Member of the House of Representatives
- Incumbent
- Assumed office 9 December 2014

Mayor of Bužim
- In office 2000–2008
- Preceded by: Ekrem Pehić
- Succeeded by: Mirsad Šahinović

Personal details
- Born: 29 November 1969 (age 56) Bužim, SR Bosnia and Herzegovina, SFR Yugoslavia
- Party: People's European Union (2021–present)
- Other political affiliations: Party of Democratic Activity (until 2021) Party of Democratic Action

= Jasmin Emrić =

Bosnian politician (born 1969)

Jasmin Emrić (born 29 November 1969) is a Bosnian politician serving as member of the national House of Representatives since 2014. From 2000 to 2008, he served as mayor of his hometown Bužim.

Emrić is a member of the People's European Union, having previously been a member of the Party of Democratic Activity and the Party of Democratic Action.

==Early life==
Emrić was born in Bužim, SR Bosnia and Herzegovina, then part of SFR Yugoslavia.
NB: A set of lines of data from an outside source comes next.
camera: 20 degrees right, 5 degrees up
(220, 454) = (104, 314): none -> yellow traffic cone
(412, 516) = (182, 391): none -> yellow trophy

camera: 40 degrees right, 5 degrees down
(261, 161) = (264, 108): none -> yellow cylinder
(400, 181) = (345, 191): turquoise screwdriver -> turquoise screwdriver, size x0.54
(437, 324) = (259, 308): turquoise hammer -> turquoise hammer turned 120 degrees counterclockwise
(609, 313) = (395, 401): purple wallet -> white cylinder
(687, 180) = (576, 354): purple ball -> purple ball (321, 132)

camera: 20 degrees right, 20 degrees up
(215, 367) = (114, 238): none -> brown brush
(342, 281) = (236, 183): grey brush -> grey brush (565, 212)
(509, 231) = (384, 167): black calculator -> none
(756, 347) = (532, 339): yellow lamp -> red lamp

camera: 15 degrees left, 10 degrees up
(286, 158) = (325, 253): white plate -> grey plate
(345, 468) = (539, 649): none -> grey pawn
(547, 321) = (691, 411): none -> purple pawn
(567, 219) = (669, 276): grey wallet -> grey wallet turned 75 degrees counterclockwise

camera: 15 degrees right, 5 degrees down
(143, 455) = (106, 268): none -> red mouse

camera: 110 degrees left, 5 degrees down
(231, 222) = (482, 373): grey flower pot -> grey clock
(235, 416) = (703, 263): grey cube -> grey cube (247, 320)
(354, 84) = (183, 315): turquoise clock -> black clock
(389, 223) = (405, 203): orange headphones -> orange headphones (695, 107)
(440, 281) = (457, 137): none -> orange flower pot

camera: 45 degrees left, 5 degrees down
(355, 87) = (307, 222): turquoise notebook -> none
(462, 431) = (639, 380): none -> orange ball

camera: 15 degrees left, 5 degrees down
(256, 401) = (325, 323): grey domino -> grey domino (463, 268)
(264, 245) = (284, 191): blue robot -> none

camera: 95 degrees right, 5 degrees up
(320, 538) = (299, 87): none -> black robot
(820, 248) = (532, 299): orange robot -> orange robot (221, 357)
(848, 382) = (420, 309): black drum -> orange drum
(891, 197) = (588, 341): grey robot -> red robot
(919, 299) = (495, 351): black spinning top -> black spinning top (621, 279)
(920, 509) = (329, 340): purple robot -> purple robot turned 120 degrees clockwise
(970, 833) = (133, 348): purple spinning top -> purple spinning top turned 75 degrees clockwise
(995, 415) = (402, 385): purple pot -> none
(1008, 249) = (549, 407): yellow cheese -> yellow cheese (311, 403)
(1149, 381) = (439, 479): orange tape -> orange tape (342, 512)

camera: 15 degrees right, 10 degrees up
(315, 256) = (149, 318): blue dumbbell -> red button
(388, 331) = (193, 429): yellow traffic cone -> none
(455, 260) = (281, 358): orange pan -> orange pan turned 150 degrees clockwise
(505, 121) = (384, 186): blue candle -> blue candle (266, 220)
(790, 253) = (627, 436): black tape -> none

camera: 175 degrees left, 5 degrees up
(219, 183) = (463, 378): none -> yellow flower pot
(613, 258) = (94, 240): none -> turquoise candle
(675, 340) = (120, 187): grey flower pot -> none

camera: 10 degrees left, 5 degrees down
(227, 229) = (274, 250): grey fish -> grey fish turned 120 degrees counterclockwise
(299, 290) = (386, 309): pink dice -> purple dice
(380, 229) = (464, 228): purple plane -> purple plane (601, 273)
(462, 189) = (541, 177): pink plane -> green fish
His parliamentary biography indicates that he is an engineer in the field of geodesy and that he was the director of the organization GEOID in Bihać until 2014.

==Political career==
Emrić was elected to the municipal council of Bužim as a candidate of the Party of Democratic Action (SDA) in 2000. The SDA won a landslide majority in this election, and Emrić was subsequently chosen by councillors as the city's mayor. He left the SDA at some point between 2000 and 2004 and was re-elected as mayor as an independent candidate in the 2004 municipal elections, the first to be held after Bosnia and Herzegovina introduced the direct election of mayors. He joined the Party of Democratic Activity (A-SDA) in 2008 and was defeated by SDA candidate Mirsad Šahinović in the 2008 municipal elections.

Emrić was elected to the Una-Sana Cantonal Assembly in the 2010 general election and served until the end of his term in 2014, leading a four-member grouping from his party. He was elected to the national House of Representatives in the 2014 general election, and was re-elected in the 2018 and 2022 general elections.